Das Pi Mainnet wird auf Protocol 23 aktualisiert. Alle Node-Betreiber müssen das v23-Update bis zum 15. Mai abschließen, andernfalls droht die Trennung vom Netzwerk.
Pi Core Team, das auf X gepostet hat, bestätigte, dass das Pi Mainnet auf Protocol 23 umgestellt wird. Jeder aktive Node muss vor dem 15. Mai auf v23 aktualisieren oder komplett vom Netzwerk getrennt werden. „Alle Mainnet-Nodes sind verpflichtet, diesen Schritt vor der Frist abzuschließen, um verbunden zu bleiben“, schrieb das Team.
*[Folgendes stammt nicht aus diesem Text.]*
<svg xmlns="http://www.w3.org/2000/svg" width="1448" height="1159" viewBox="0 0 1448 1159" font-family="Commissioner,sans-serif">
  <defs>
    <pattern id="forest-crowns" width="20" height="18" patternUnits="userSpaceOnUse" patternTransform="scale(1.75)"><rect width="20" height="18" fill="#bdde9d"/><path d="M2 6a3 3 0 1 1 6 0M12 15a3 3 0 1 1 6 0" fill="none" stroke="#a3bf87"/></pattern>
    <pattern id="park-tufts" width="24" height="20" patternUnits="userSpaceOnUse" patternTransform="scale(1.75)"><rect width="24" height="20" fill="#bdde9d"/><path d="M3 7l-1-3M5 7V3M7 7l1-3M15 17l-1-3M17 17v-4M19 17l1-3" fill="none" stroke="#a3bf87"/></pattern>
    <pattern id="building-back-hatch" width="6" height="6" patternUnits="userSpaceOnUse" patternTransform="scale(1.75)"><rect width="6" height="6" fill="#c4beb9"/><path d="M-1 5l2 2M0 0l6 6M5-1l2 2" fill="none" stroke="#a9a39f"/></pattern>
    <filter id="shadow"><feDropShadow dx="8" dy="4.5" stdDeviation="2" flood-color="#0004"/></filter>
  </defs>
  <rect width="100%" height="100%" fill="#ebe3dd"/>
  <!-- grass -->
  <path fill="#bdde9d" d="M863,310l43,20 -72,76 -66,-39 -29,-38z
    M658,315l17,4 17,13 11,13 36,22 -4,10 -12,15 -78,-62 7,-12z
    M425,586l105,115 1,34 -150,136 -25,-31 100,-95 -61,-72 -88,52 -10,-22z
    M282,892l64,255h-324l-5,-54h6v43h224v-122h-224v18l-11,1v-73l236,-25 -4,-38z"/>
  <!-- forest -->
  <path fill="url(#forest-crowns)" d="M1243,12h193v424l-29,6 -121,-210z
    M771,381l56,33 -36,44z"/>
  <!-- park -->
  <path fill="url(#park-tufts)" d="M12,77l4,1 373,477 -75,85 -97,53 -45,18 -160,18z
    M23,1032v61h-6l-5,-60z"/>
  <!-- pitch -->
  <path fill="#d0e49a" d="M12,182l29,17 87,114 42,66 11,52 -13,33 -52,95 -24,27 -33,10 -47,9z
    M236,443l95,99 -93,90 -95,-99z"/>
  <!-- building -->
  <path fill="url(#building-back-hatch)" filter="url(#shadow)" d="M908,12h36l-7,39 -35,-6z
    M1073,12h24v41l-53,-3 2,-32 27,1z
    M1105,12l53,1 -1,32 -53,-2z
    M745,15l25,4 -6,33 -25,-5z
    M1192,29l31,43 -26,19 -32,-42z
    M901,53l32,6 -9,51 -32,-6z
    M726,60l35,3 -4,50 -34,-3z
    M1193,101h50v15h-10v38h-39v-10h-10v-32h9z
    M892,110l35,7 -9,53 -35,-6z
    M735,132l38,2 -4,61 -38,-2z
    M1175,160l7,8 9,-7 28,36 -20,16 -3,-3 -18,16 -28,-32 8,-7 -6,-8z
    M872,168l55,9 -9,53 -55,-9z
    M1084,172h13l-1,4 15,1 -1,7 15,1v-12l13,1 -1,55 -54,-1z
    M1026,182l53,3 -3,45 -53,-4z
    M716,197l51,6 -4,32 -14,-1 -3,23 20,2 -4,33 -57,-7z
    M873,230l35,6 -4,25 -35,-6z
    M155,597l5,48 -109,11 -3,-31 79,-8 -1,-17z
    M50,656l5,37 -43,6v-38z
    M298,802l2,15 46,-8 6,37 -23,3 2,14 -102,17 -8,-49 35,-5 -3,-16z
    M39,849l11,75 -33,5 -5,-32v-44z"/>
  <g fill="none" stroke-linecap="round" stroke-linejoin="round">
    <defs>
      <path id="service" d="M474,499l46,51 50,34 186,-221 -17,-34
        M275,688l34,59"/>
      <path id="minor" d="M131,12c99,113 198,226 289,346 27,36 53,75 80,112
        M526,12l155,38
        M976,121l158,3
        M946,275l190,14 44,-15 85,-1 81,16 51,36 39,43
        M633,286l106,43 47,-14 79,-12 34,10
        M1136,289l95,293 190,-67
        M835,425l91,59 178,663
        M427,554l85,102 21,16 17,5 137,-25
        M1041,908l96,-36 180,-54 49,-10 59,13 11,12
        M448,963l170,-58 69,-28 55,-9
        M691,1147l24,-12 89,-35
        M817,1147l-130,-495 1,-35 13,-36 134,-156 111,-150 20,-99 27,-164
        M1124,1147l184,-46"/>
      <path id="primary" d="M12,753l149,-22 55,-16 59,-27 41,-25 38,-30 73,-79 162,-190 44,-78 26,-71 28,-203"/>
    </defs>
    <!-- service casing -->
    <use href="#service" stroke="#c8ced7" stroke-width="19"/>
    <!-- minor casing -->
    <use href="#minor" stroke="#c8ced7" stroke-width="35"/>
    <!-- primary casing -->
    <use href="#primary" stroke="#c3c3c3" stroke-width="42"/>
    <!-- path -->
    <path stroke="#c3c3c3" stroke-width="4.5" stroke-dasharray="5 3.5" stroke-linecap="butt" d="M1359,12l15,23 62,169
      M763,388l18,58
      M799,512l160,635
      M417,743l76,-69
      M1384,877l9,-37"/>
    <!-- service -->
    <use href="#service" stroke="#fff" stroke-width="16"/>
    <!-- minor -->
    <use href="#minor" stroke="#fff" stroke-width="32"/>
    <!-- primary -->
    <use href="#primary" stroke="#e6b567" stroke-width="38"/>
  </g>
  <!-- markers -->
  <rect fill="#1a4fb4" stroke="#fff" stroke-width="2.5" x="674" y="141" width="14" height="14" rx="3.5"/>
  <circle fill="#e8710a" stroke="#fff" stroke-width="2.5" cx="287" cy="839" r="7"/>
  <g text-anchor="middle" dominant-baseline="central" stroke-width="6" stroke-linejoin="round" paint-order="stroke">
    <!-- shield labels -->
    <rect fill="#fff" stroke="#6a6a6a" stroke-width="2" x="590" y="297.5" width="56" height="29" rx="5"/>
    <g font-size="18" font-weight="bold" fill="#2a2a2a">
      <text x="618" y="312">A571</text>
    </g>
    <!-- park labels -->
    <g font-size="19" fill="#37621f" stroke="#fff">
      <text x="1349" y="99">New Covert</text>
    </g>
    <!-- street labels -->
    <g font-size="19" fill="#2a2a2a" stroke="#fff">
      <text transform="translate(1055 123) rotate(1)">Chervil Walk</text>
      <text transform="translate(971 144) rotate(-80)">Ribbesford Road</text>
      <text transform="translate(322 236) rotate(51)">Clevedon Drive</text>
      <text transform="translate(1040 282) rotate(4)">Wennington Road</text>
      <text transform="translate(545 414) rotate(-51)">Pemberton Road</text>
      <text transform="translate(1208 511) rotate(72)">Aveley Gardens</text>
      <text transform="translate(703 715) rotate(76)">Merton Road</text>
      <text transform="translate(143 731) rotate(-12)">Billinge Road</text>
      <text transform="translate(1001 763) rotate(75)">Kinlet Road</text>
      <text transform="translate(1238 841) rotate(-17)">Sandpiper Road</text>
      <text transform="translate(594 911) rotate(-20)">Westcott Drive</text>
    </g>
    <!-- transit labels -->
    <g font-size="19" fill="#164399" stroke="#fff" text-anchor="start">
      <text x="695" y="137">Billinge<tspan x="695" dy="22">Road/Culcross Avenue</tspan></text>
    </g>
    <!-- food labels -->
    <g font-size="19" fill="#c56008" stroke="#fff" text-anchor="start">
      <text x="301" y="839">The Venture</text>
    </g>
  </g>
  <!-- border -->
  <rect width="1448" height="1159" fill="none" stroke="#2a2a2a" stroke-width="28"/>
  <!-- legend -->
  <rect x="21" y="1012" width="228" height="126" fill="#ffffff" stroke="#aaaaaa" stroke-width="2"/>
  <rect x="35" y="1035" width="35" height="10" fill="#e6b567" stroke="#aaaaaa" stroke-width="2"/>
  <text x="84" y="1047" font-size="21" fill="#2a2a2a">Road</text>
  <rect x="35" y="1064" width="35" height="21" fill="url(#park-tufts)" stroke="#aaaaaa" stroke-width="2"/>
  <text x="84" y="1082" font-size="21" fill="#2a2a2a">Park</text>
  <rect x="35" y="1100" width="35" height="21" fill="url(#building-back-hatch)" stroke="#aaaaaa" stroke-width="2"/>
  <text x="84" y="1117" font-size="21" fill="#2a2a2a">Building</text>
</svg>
Die neueste Node-Software ist Version 0.5.4, verfügbar für Windows, Mac und Linux über minepi.com/pi-node. Das Team wies darauf hin, dass der Prozess länger dauert als frühere Aktualisierungen.
Die Uhr tickt bereits
„Planen Sie entsprechend“, lautete die genaue Formulierung. Ein Hinweis auf eine Aktualisierung, die als zeitaufwändiger als üblich beschrieben wird.
Dies ist nicht Pi’s erste verbindliche Node-Frist. Bereits im März gab es ein ähnliches Protocol-21-Update mit einem Stichtag am 6. April, wobei das Core Team warnte, dass Nodes, die das Zeitfenster verpassen, Gefahr laufen, getrennt zu werden.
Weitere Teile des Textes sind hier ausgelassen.